Quatrième écueil – L’anonymat des « 150 » : comment garantir le fait que la procédure se déroule sans influence extérieure quand ils ont accès aux médias, répondent à des interviews à visage découvert alors que ladite procédure n’a pas encore atteint son terme ? L’anonymat est une protection des citoyennes et des citoyens contre, par exemple, le harcèlement de lobbyistes désireux de les influencer. Si l’on veut que la population française accorde sa confiance à de telles procédures, il ne faut en aucun cas ouvrir la porte à des procès d’intention en particulier dans une période où lobbyisme et complotisme font leurs choux gras.
D’autres insuffisances sont, selon nous, à déplorer. L’effectif trop élevé du panel est susceptible de provoquer des problèmes de gestion du temps de parole et de limiter l’expression des citoyennes et des citoyens. Enfin, la nature même de la procédure ne permet pas d’aborder tous les thèmes qui le devraient[5] mais il semblerait, et nous nous en félicitons, que les « 150 » ne l’entendent pas de cette oreille. En effet, la CCC présente le sujet global du « climat » mais restreint les éventuelles recommandations en demandant aux « 150 » de « définir une série de mesures permettant d’atteindre une baisse d’au moins 40 % des émissions de gaz à effet de serre d’ici 2030 (par rapport à 1990) dans un esprit de justice sociale[6] ». Peut-être aurait-il fallu mettre en place plusieurs CCC pour tenter d’approfondir les différents axes de travail d’un sujet aussi vaste que le climat et ensuite enclencher des changements systémiques profonds en vue d’une véritable transition écologique et sociale.

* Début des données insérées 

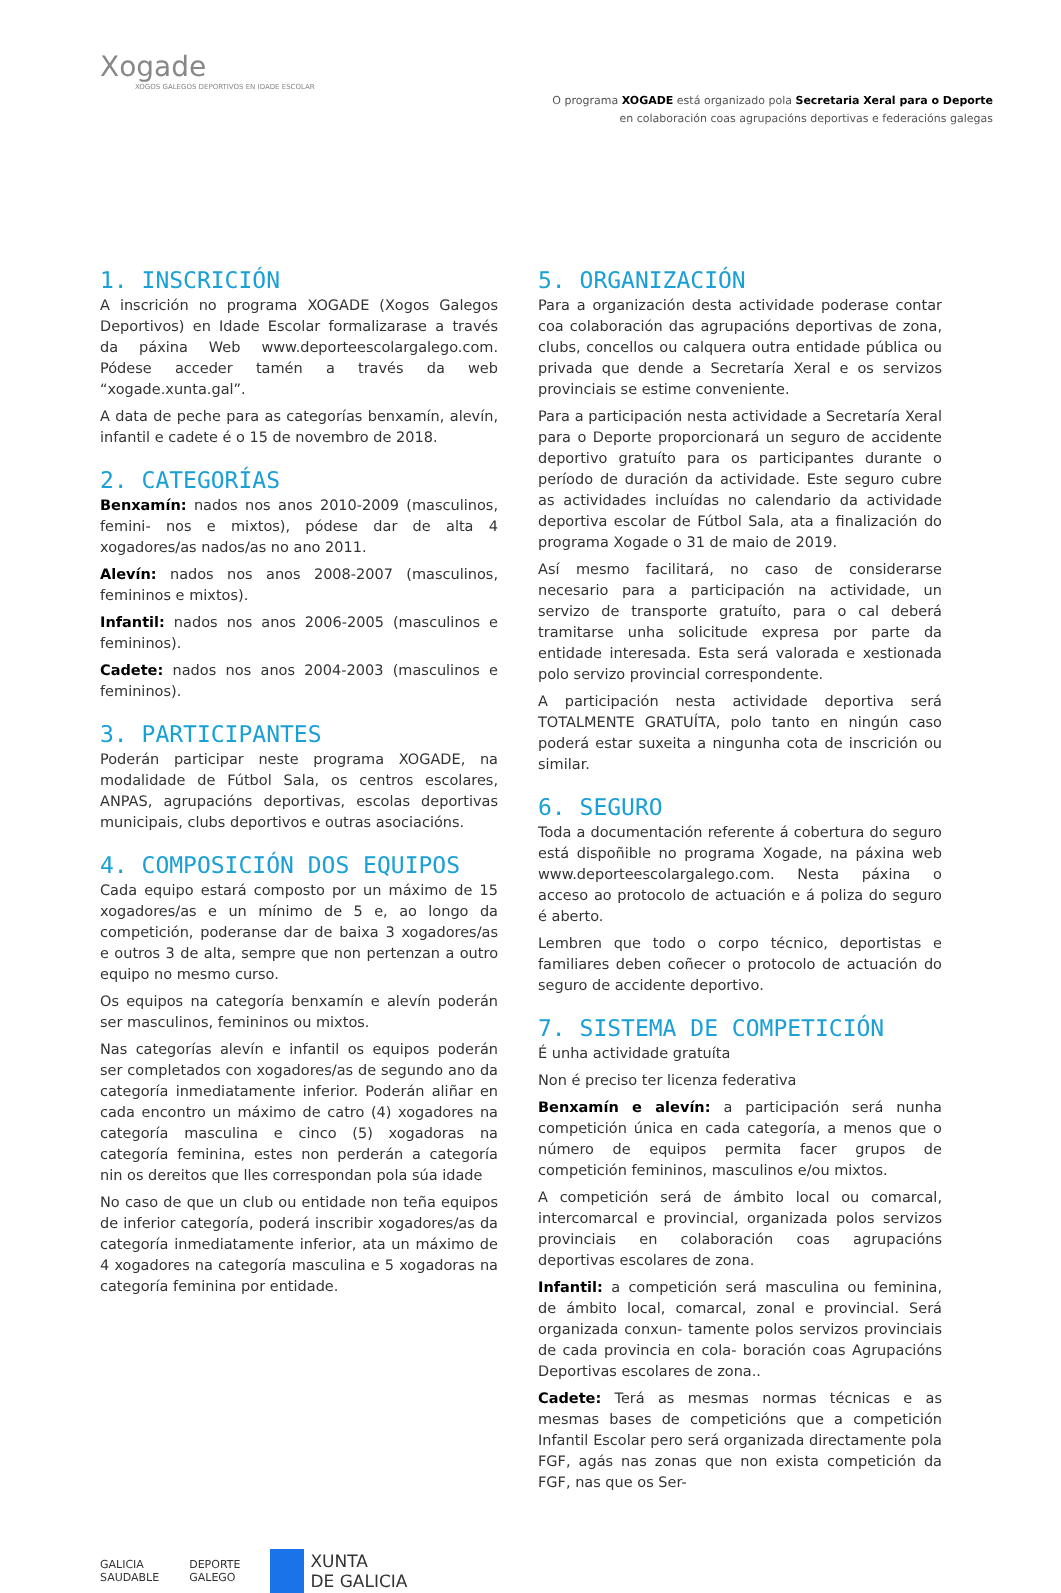Xogade
XOGOS GALEGOS DEPORTIVOS EN IDADE ESCOLAR
O programa XOGADE está organizado pola Secretaria Xeral para o Deporte
en colaboración coas agrupacións deportivas e federacións galegas
1. INSCRICIÓN
A inscrición no programa XOGADE (Xogos Galegos Deportivos) en Idade Escolar formalizarase a través da páxina Web www.deporteescolargalego.com. Pódese acceder tamén a través da web “xogade.xunta.gal”.
A data de peche para as categorías benxamín, alevín, infantil e cadete é o 15 de novembro de 2018.
2. CATEGORÍAS
Benxamín: nados nos anos 2010-2009 (masculinos, femini- nos e mixtos), pódese dar de alta 4 xogadores/as nados/as no ano 2011.
Alevín: nados nos anos 2008-2007 (masculinos, femininos e mixtos).
Infantil: nados nos anos 2006-2005 (masculinos e femininos).
Cadete: nados nos anos 2004-2003 (masculinos e femininos).
3. PARTICIPANTES
Poderán participar neste programa XOGADE, na modalidade de Fútbol Sala, os centros escolares, ANPAS, agrupacións deportivas, escolas deportivas municipais, clubs deportivos e outras asociacións.
4. COMPOSICIÓN DOS EQUIPOS
Cada equipo estará composto por un máximo de 15 xogadores/as e un mínimo de 5 e, ao longo da competición, poderanse dar de baixa 3 xogadores/as e outros 3 de alta, sempre que non pertenzan a outro equipo no mesmo curso.
Os equipos na categoría benxamín e alevín poderán ser masculinos, femininos ou mixtos.
Nas categorías alevín e infantil os equipos poderán ser completados con xogadores/as de segundo ano da categoría inmediatamente inferior. Poderán aliñar en cada encontro un máximo de catro (4) xogadores na categoría masculina e cinco (5) xogadoras na categoría feminina, estes non perderán a categoría nin os dereitos que lles correspondan pola súa idade
No caso de que un club ou entidade non teña equipos de inferior categoría, poderá inscribir xogadores/as da categoría inmediatamente inferior, ata un máximo de 4 xogadores na categoría masculina e 5 xogadoras na categoría feminina por entidade.
5. ORGANIZACIÓN
Para a organización desta actividade poderase contar coa colaboración das agrupacións deportivas de zona, clubs, concellos ou calquera outra entidade pública ou privada que dende a Secretaría Xeral e os servizos provinciais se estime conveniente.
Para a participación nesta actividade a Secretaría Xeral para o Deporte proporcionará un seguro de accidente deportivo gratuíto para os participantes durante o período de duración da actividade. Este seguro cubre as actividades incluídas no calendario da actividade deportiva escolar de Fútbol Sala, ata a finalización do programa Xogade o 31 de maio de 2019.
Así mesmo facilitará, no caso de considerarse necesario para a participación na actividade, un servizo de transporte gratuíto, para o cal deberá tramitarse unha solicitude expresa por parte da entidade interesada. Esta será valorada e xestionada polo servizo provincial correspondente.
A participación nesta actividade deportiva será TOTALMENTE GRATUÍTA, polo tanto en ningún caso poderá estar suxeita a ningunha cota de inscrición ou similar.
6. SEGURO
Toda a documentación referente á cobertura do seguro está dispoñible no programa Xogade, na páxina web www.deporteescolargalego.com. Nesta páxina o acceso ao protocolo de actuación e á poliza do seguro é aberto.
Lembren que todo o corpo técnico, deportistas e familiares deben coñecer o protocolo de actuación do seguro de accidente deportivo.
7. SISTEMA DE COMPETICIÓN
É unha actividade gratuíta
Non é preciso ter licenza federativa
Benxamín e alevín: a participación será nunha competición única en cada categoría, a menos que o número de equipos permita facer grupos de competición femininos, masculinos e/ou mixtos.
A competición será de ámbito local ou comarcal, intercomarcal e provincial, organizada polos servizos provinciais en colaboración coas agrupacións deportivas escolares de zona.
Infantil: a competición será masculina ou feminina, de ámbito local, comarcal, zonal e provincial. Será organizada conxun- tamente polos servizos provinciais de cada provincia en cola- boración coas Agrupacións Deportivas escolares de zona..
Cadete: Terá as mesmas normas técnicas e as mesmas bases de competicións que a competición Infantil Escolar pero será organizada directamente pola FGF, agás nas zonas que non exista competición da FGF, nas que os Ser-
GALICIA
SAUDABLE
DEPORTE
GALEGO
XUNTA
DE GALICIA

Après des années de pratiques de démocratie participative plus ou moins satisfaisantes, nous savons à quel point les conditions de participation sont cruciales pour bénéficier des apports constructifs de la population. Comment emporter l’adhésion massive des Françaises et des Français si la moindre méfiance subsiste sur la procédure et les propositions auxquelles elle aura donné lieu ? Sciences Citoyennes est bien consciente qu’un simple dispositif ne réglera pas à lui tout seul les nombreux défis sociaux et environnementaux auxquels nous devons faire face. Dans un contexte d’urgence climatique, il est vain de penser l’action en matière d’atténuation du changement climatique sans remettre en cause le système économique qui est à l’origine de la catastrophe (économie (néo-)libérale choyée par nos gouvernements successifs). La démocratie que Sciences Citoyennes souhaite voir advenir ne peut se construire sur les inégalités sociales systématisées et l’idéologie productiviste, climaticide et néo-libérale. C’est dans ce sens que Sciences Citoyennes réfléchit à la place des sciences dans une société sobre, libérée des impératifs dogmatiques de croissance économique.
La démocratie mérite mieux qu’une version jupitérienne des « panem et circenses[7] ».
Refusons la manipulation du pouvoir, exigeons la démocratie continue[8].
Edgar Blaustein, Dominique Cellier, Fabien Piasecki et Jacques Testart (association Sciences Citoyennes[9]).
Notes
[1] https://www.elysee.fr/emmanuel-macron/2019/04/25/conference-de-presse-grand-debat-national
[2] https://www.terrestres.org/2019/11/22/convention-citoyenne-pour-le-climat-appel-a-debordement/
[3] https://sciencescitoyennes.org/convention-de-citoyens/
[4] Jacques Testart, L’humanitude au pouvoir – Comment les citoyens peuvent décider du bien commun, Éditions du Seuil, 2015.
[5] https://www.terrestres.org/2019/11/22/convention-citoyenne-pour-le-climat-appel-a-debordement/
[6] https://www.conventioncitoyennepourleclimat.fr/
[7] Locution latine signifiant « du pain et des jeux ».